Professor Stans and the Arguement that Couldn't

Professor Stans rubbed his sweaty hands together and wiped them on his slacks. He was admittedly nervous but his excitement was the more dominant of his emotions. Finally he would have his opportunity to share his findings with the university and then hopefully the world. He walked out to the lectern on the stage already prepared for his presentation. Taking his place he looked out at a packed auditorium full of anxious students, faculty, alumni and some of the more prestigious of the local community. His nervousness no longer present he allowed his excitement to move him now as he began, "Ladies and gentlemen, friends and colleagues it is my humble opinion that I have here tonight the task of revealing that scientific method is no longer a method to be seen as reliable. It is more our culture's over confidence and blind reliance on past tradition that continues to provide strength and sustenance to this invention of long ago." The confident professor then begins to attempt to prove to his hearers the frailty and unreliability of the scientific method in the data he has acquired from his experiments over the past few years. Stans ends with a very eloquent closing statement and expecting a roar of applause receives nothing but silence cascading from disappointed and annoyed faces.

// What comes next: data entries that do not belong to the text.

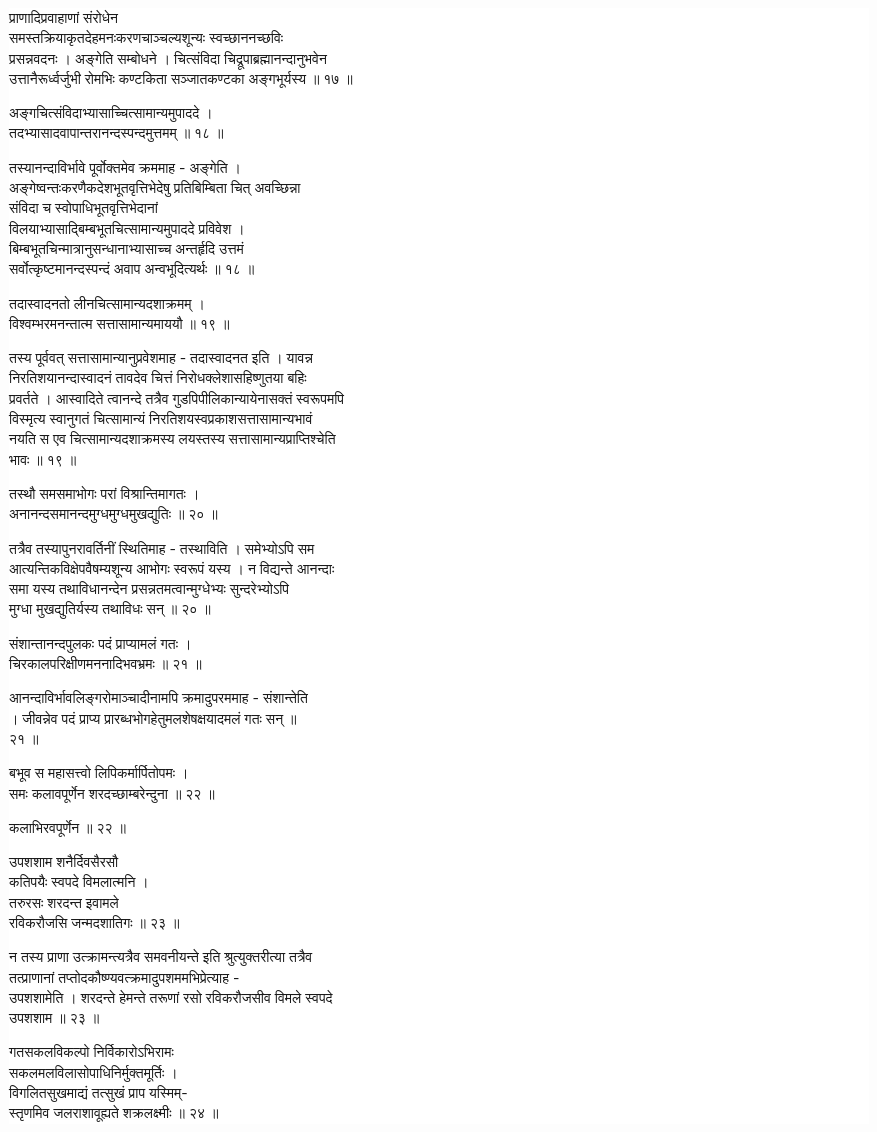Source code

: प्राणादिप्रवाहाणां संरोधेन   
समस्तक्रियाकृतदेहमनःकरणचाञ्चल्यशून्यः स्वच्छाननच्छविः   
प्रसन्नवदनः । अङ्गेति सम्बोधने । चित्संविदा चिद्रूपाब्रह्मानन्दानुभवेन   
उत्तानैरूर्ध्वर्जुभी रोमभिः कण्टकिता सञ्जातकण्टका अङ्गभूर्यस्य ॥ १७ ॥  
  
अङ्गचित्संविदाभ्यासाच्चित्सामान्यमुपाददे ।  
तदभ्यासादवापान्तरानन्दस्पन्दमुत्तमम् ॥ १८ ॥  
  
तस्यानन्दाविर्भावे पूर्वोक्तमेव क्रममाह - अङ्गेति ।   
अङ्गेष्वन्तःकरणैकदेशभूतवृत्तिभेदेषु प्रतिबिम्बिता चित् अवच्छिन्ना   
संविदा च स्वोपाधिभूतवृत्तिभेदानां   
विलयाभ्यासाद्बिम्बभूतचित्सामान्यमुपाददे प्रविवेश ।   
बिम्बभूतचिन्मात्रानुसन्धानाभ्यासाच्च अन्तर्हृदि उत्तमं   
सर्वोत्कृष्टमानन्दस्पन्दं अवाप अन्वभूदित्यर्थः ॥ १८ ॥  
  
तदास्वादनतो लीनचित्सामान्यदशाक्रमम् ।  
विश्वम्भरमनन्तात्म सत्तासामान्यमाययौ ॥ १९ ॥  
  
तस्य पूर्ववत् सत्तासामान्यानुप्रवेशमाह - तदास्वादनत इति । यावन्न   
निरतिशयानन्दास्वादनं तावदेव चित्तं निरोधक्लेशासहिष्णुतया बहिः   
प्रवर्तते । आस्वादिते त्वानन्दे तत्रैव गुडपिपीलिकान्यायेनासक्तं स्वरूपमपि   
विस्मृत्य स्वानुगतं चित्सामान्यं निरतिशयस्वप्रकाशसत्तासामान्यभावं   
नयति स एव चित्सामान्यदशाक्रमस्य लयस्तस्य सत्तासामान्यप्राप्तिश्चेति   
भावः ॥ १९ ॥  
  
तस्थौ समसमाभोगः परां विश्रान्तिमागतः ।  
अनानन्दसमानन्दमुग्धमुग्धमुखद्युतिः ॥ २० ॥  
  
तत्रैव तस्यापुनरावर्तिनीं स्थितिमाह - तस्थाविति । समेभ्योऽपि सम   
आत्यन्तिकविक्षेपवैषम्यशून्य आभोगः स्वरूपं यस्य । न विद्यन्ते आनन्दाः   
समा यस्य तथाविधानन्देन प्रसन्नतमत्वान्मुग्धेभ्यः सुन्दरेभ्योऽपि   
मुग्धा मुखद्युतिर्यस्य तथाविधः सन् ॥ २० ॥  
  
संशान्तानन्दपुलकः पदं प्राप्यामलं गतः ।  
चिरकालपरिक्षीणमननादिभवभ्रमः ॥ २१ ॥  
  
आनन्दाविर्भावलिङ्गरोमाञ्चादीनामपि क्रमादुपरममाह - संशान्तेति   
। जीवन्नेव पदं प्राप्य प्रारब्धभोगहेतुमलशेषक्षयादमलं गतः सन् ॥   
२१ ॥  
  
बभूव स महासत्त्वो लिपिकर्मार्पितोपमः ।  
समः कलावपूर्णेन शरदच्छाम्बरेन्दुना ॥ २२ ॥  
  
कलाभिरवपूर्णेन ॥ २२ ॥  
  
उपशशाम शनैर्दिवसैरसौ  
कतिपयैः स्वपदे विमलात्मनि ।  
तरुरसः शरदन्त इवामले  
रविकरौजसि जन्मदशातिगः ॥ २३ ॥  
  
न तस्य प्राणा उत्क्रामन्त्यत्रैव समवनीयन्ते इति श्रुत्युक्तरीत्या तत्रैव   
तत्प्राणानां तप्तोदकौष्ण्यवत्क्रमादुपशममभिप्रेत्याह -   
उपशशामेति । शरदन्ते हेमन्ते तरूणां रसो रविकरौजसीव विमले स्वपदे   
उपशशाम ॥ २३ ॥  
  
गतसकलविकल्पो निर्विकारोऽभिरामः   
सकलमलविलासोपाधिनिर्मुक्तमूर्तिः ।  
विगलितसुखमाद्यं तत्सुखं प्राप यस्मिम्-  
स्तृणमिव जलराशावूह्यते शक्रलक्ष्मीः ॥ २४ ॥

It is no mystery why Stans fails to captivate his audience. His entire argument is a contradiction for he attempts to prove that scientific method is an unreliable means of coming to truth by using scientific method!
There are many who would say that they believe there can be no God because there is so much injustice and evil in the world. How is it that we understand what injustice and evil are and look like? Where do we learn and gain our standards in regard to right and wrong and good and evil? We are Westerners and are greatly influenced by the Biblical definitions and standards. Most of us, as Timothy Keller points out in his book, “The Reason for God”, reject the “Christian” God when we say there is no God.
Like professor Stans and his critique of scientific method, we take for granted the Christian worldview we stand on and use it to say that Christianity is false. If Christianity is false then so is our standard of justice and good for they belong to Christianity. If we abandon our standards and definitions we also abandon the foundation upon which our skepticism stands.
Christianity is not only the worldview from which we know what justice is, it is also the worldview that offers hope in injustice, the promise that humanity can overcome it. Jesus suffered at the hands of injustice and has called his people to suffer as well. This suffering, ironically, is to result in the end of injustice.
Without Christianity we have no standard for justice nor do we have any hope or means to endure and eradicate injustice.